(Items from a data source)
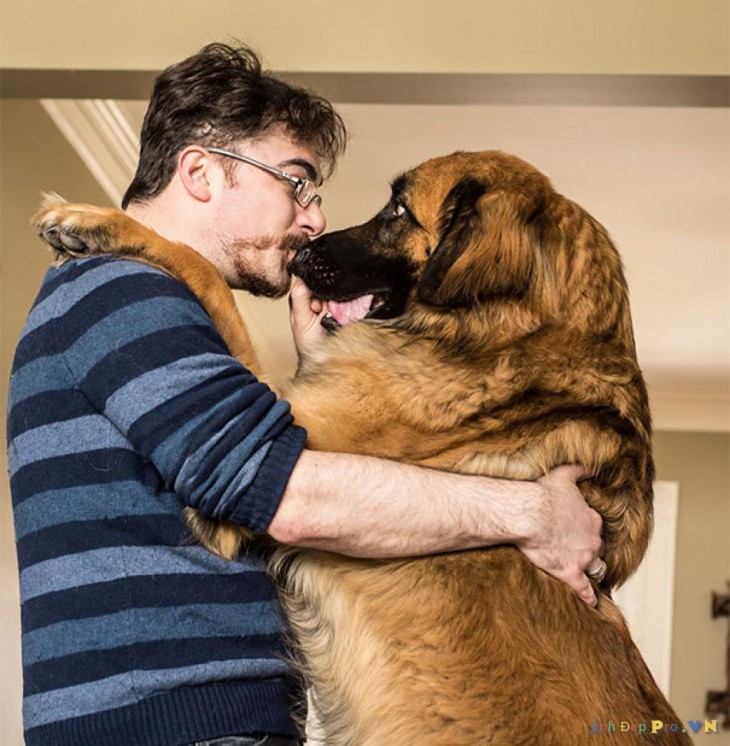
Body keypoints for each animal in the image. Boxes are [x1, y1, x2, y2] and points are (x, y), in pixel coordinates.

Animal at [35, 150, 688, 740]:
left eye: (398, 210)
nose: (301, 252)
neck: (508, 330)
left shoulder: (281, 446)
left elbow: (201, 267)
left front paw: (93, 221)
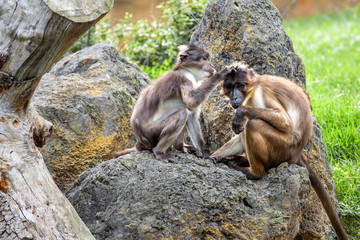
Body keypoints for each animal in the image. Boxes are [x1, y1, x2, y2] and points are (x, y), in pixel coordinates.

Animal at [212, 62, 348, 239]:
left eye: (240, 86)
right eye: (230, 87)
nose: (234, 97)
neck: (253, 88)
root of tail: (298, 154)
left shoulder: (261, 94)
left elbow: (285, 123)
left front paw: (241, 112)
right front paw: (212, 156)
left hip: (283, 148)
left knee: (253, 124)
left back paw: (254, 172)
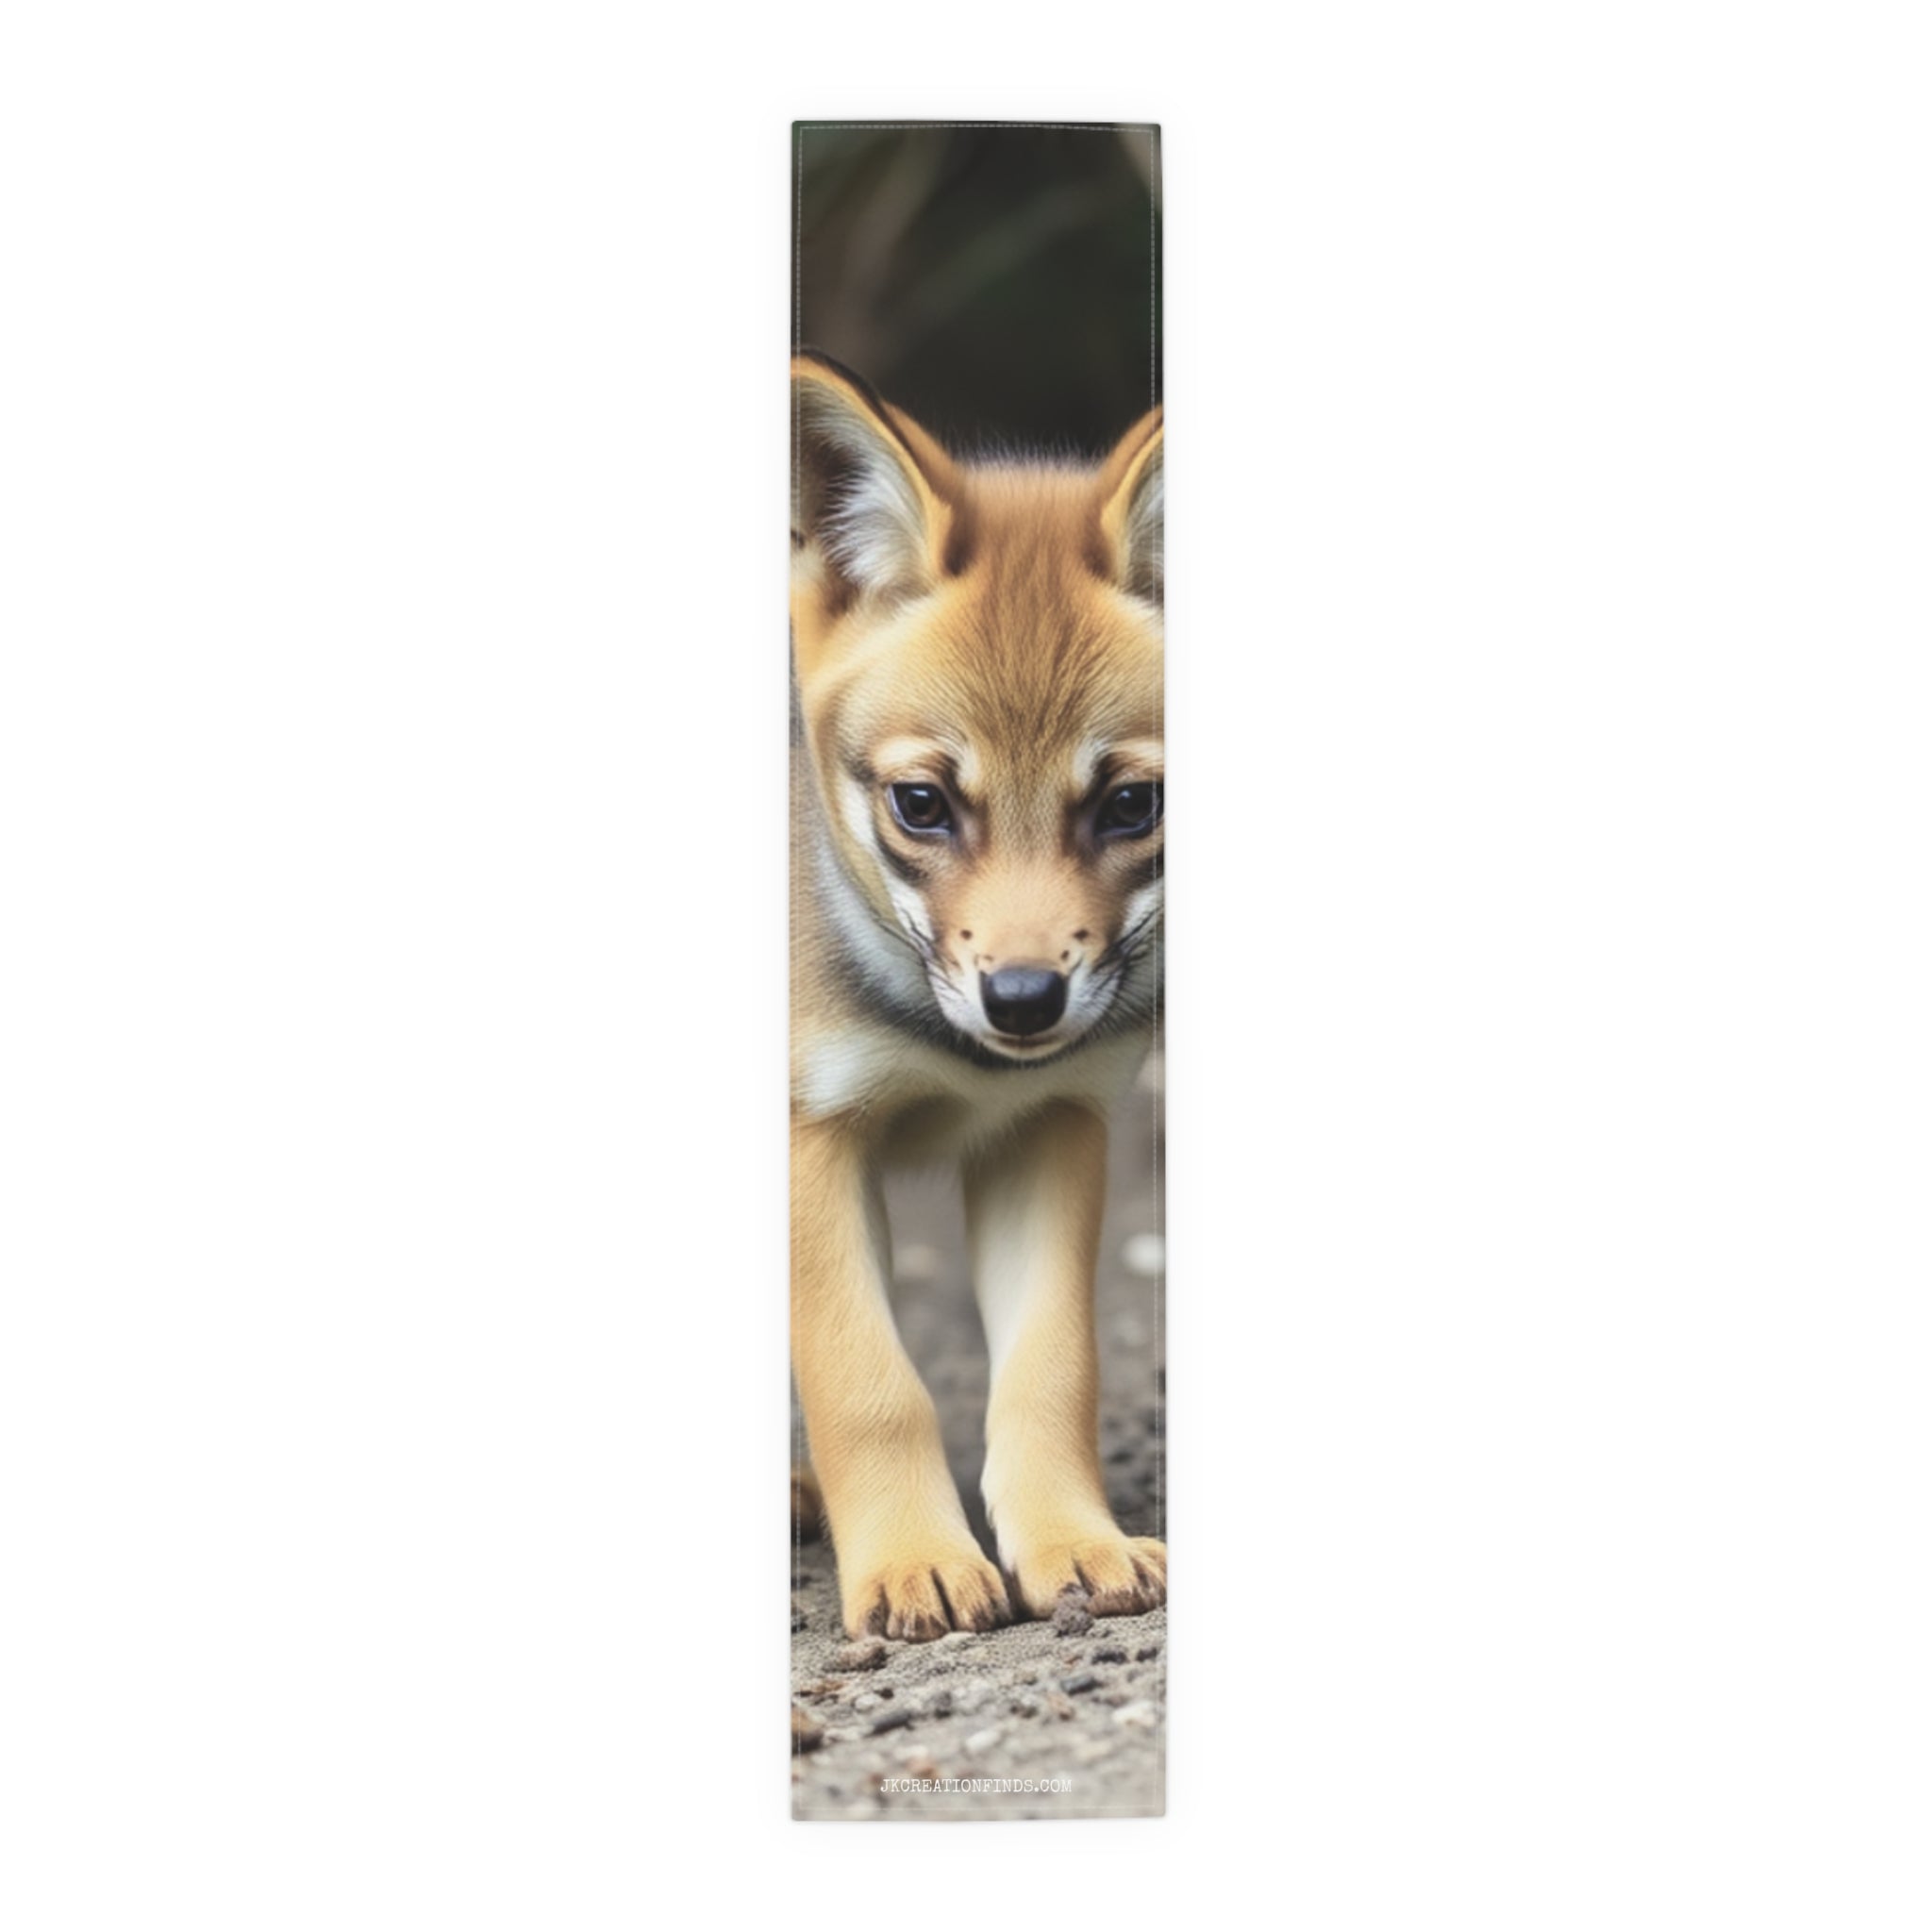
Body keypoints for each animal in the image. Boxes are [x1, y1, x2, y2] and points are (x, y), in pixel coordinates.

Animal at [790, 351, 1165, 1642]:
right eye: (921, 803)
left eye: (1129, 805)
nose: (1020, 1000)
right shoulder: (812, 1136)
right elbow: (869, 1381)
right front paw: (912, 1556)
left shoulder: (1049, 1124)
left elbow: (1049, 1370)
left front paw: (1070, 1540)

## Instructions for the task
What should be set down is every line from the opening of the records through the line that contains "right eye: (921, 803)", exactly, with pictures left out.

## Answer below
Body keypoints for each animal in the image. Boxes are [x1, y1, x2, y2] and points are (x, y), in pixel coordinates.

Animal at [35, 150, 688, 740]:
left eye: (398, 210)
nose: (301, 252)
neck: (508, 330)
left shoulder: (281, 446)
left elbow: (201, 267)
left front paw: (93, 221)
Body keypoints for each animal in the image. Boxes are [x1, y1, x2, y2] and points are (x, y), in pixel coordinates.

Animal at [212, 62, 348, 239]:
left eye: (240, 86)
right eye: (230, 87)
nose: (234, 97)
neck: (253, 88)
root of tail: (298, 154)
left shoulder: (261, 94)
left elbow: (285, 123)
left front paw: (241, 112)
right front paw: (212, 156)
left hip: (283, 148)
left knee: (253, 124)
left back paw: (254, 172)
Body keypoints for each animal in the image. Boxes are [x1, y1, x2, y2] and points are (x, y), in pixel coordinates.

Animal at [790, 351, 1165, 1642]:
right eye: (921, 803)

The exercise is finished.